There’s also the matter of software. While the iPhone 7 is enjoying the benefits of iOS 12, it’ll likely see a loss of support from Apple long before the iPhone XR.
iPhone XR vs iPhone 7 – Camera
Side-by-side, the imaging experience on the iPhone 7 seems rather pedestrian; there’s a 7-megapixel front-facer and a 12-megapixel single rear camera. The setup on the back of the XR is markedly the same, with another OIS-toting rear camera and the same resolution front sensor, but after the advent of the iPhone X, the XR also enjoys the company’s TrueDepth sensor.
This means portrait mode when using the front snapper for additional background blur and virtual lighting effects for your face, FaceID unlock (as unlike the 7 there’s no home button) and, of course, Animoji and Memoji for some animated fun.
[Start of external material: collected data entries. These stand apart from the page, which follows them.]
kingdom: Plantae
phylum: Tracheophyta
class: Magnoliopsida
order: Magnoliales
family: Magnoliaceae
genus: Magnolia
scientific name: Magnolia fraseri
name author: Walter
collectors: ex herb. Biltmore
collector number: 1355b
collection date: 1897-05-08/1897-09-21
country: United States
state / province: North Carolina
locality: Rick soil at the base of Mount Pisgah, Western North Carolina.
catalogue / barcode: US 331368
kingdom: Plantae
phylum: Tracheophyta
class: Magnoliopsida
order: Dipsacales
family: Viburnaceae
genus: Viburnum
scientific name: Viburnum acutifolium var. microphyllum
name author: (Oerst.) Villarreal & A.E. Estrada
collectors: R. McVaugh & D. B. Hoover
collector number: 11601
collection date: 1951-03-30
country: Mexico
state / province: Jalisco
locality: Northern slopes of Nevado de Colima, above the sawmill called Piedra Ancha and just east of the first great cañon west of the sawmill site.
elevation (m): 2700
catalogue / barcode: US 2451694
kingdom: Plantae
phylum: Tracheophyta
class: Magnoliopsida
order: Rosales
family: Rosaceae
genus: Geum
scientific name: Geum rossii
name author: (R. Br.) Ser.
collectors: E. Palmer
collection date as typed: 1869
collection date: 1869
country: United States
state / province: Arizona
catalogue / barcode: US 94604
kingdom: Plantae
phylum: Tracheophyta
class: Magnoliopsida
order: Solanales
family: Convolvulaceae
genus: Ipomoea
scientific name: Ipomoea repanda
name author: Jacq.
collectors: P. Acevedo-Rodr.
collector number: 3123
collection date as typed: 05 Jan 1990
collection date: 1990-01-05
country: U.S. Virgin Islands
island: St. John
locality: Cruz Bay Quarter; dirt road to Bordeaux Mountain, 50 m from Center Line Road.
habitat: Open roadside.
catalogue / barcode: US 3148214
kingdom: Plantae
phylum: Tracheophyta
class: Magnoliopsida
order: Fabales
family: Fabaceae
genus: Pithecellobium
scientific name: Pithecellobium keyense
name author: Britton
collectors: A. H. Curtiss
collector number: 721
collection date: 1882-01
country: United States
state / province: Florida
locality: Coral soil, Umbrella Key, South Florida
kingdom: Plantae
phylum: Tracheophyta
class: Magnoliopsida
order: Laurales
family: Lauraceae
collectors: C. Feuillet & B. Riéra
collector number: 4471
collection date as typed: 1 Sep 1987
Speaking of portrait mode, the XR is the first phone to also support the feature via a single rear camera too.
iPhone 7 vs iPhone XR – Price
For every year that Apple ranges an older iPhone, it drops its pricer further and further. As such, the iPhone 7 replaces the iPhone 6S as the company’s most affordable handset, starting at $449/£449. Being a member of the 2018 contingent, the iPhone XR enjoys no such discount but is at least the cheapest of this year’s crop, starting at £749/$749.
Based on the design, feature-set performance and software support, there’s little reason to opt for the older iPhone 7 if you’re torn on which to choose. However, if your wallet doesn’t stretch to the iPhone XR but you still want an iOS-powered smartphone, the 7 is far from the worst that you could do.